Problem -
For each line in the records that contains "ankle", make a copy.

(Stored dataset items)
**********
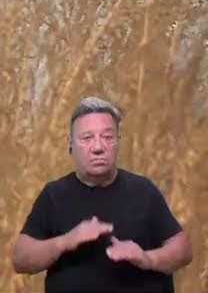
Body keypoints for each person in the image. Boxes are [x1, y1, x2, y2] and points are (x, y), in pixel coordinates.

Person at [11, 96, 193, 292]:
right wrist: (65, 241)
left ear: (118, 142)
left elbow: (182, 250)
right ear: (70, 143)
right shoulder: (53, 195)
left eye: (107, 137)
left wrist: (147, 258)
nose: (98, 147)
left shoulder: (144, 190)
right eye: (87, 138)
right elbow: (21, 260)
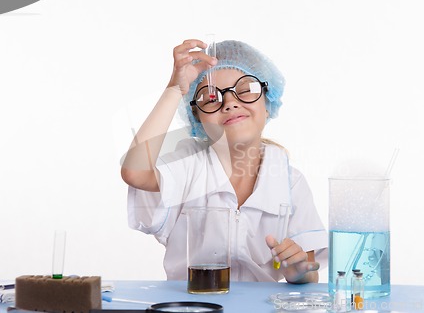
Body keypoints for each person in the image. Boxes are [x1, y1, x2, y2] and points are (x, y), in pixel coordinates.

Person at [121, 39, 328, 283]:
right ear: (197, 118)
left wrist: (298, 271)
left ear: (268, 102)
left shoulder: (290, 183)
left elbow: (308, 272)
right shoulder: (188, 165)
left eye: (245, 90)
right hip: (192, 306)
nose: (229, 102)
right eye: (210, 99)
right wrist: (175, 89)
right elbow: (135, 172)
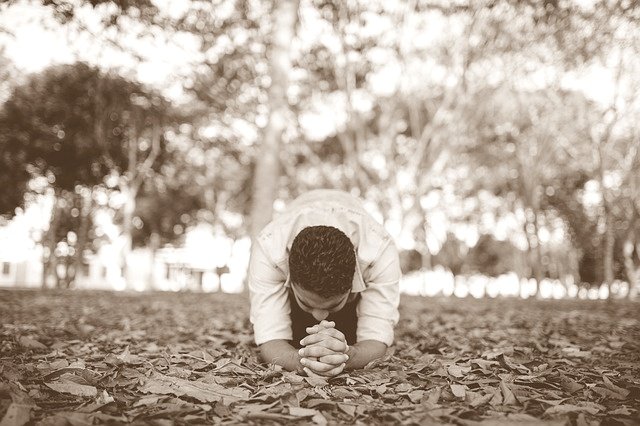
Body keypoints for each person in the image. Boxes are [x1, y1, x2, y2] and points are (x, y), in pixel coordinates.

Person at [248, 189, 401, 377]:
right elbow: (270, 338)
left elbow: (377, 337)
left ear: (352, 284)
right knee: (298, 334)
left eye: (335, 303)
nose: (320, 316)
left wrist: (347, 356)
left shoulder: (379, 250)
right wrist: (300, 360)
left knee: (347, 330)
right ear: (290, 278)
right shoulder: (269, 248)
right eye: (306, 302)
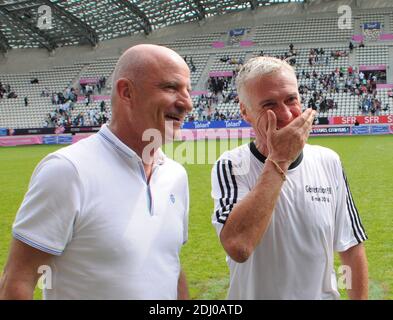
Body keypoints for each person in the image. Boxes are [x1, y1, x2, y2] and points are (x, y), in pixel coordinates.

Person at [0, 44, 193, 300]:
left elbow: (169, 264)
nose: (187, 103)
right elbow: (18, 281)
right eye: (171, 88)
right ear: (126, 92)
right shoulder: (68, 171)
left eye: (188, 91)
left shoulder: (175, 175)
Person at [211, 56, 368, 300]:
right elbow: (239, 246)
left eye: (291, 99)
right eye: (269, 104)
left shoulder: (329, 161)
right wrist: (280, 158)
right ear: (245, 111)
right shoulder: (232, 165)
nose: (285, 114)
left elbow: (349, 246)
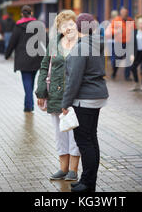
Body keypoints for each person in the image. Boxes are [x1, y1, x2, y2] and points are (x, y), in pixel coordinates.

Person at [61, 13, 109, 192]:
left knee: (84, 141)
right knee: (91, 139)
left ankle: (88, 183)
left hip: (85, 99)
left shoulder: (81, 48)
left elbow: (74, 79)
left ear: (79, 28)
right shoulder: (96, 44)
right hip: (96, 97)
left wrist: (65, 103)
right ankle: (88, 180)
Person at [35, 10, 81, 182]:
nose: (68, 27)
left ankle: (73, 170)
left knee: (74, 133)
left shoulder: (81, 44)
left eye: (71, 23)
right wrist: (41, 91)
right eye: (64, 25)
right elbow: (44, 66)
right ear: (60, 29)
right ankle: (62, 168)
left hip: (75, 95)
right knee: (59, 132)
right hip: (55, 94)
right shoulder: (54, 43)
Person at [5, 5, 45, 113]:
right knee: (31, 82)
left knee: (27, 82)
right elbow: (45, 40)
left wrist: (7, 54)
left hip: (23, 59)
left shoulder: (18, 26)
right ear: (31, 13)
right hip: (36, 58)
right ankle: (28, 104)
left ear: (22, 14)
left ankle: (29, 106)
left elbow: (12, 42)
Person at [105, 7, 135, 80]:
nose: (124, 14)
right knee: (116, 60)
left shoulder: (130, 20)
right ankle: (114, 73)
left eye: (126, 12)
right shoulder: (116, 20)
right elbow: (109, 31)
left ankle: (127, 76)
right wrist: (117, 31)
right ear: (120, 13)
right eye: (123, 12)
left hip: (128, 43)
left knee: (128, 60)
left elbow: (134, 30)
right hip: (118, 43)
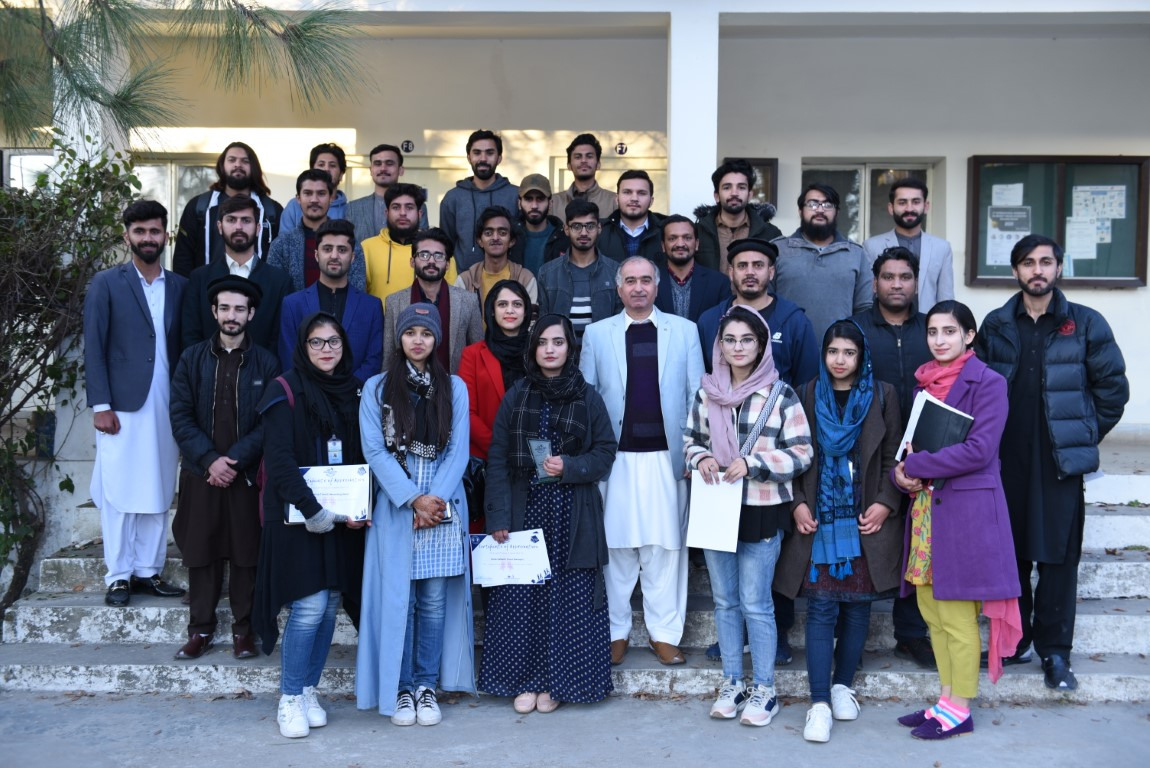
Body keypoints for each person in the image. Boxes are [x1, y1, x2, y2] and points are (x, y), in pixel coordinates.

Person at [976, 234, 1128, 690]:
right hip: (1005, 460)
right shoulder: (997, 324)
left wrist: (1081, 436)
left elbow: (1112, 390)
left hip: (1059, 463)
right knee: (1011, 555)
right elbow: (976, 387)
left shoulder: (1085, 323)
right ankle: (1015, 641)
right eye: (1028, 263)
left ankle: (1056, 652)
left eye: (1045, 262)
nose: (1037, 270)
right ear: (1015, 271)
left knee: (1059, 559)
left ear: (1059, 268)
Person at [892, 301, 1022, 740]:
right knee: (932, 614)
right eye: (933, 332)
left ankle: (961, 708)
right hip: (926, 511)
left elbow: (980, 450)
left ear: (969, 336)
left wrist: (918, 465)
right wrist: (900, 474)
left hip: (966, 514)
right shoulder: (924, 385)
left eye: (949, 331)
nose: (939, 339)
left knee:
**********
Finished task -
left ankle: (88, 183)
right ankle: (88, 180)
left ankle: (73, 170)
right ankle: (62, 168)
right ankle: (28, 104)
left ankle: (29, 106)
right ankle: (114, 73)
left ankle: (127, 76)
right ankle: (1015, 641)
left ankle: (1056, 652)
left ankle: (961, 708)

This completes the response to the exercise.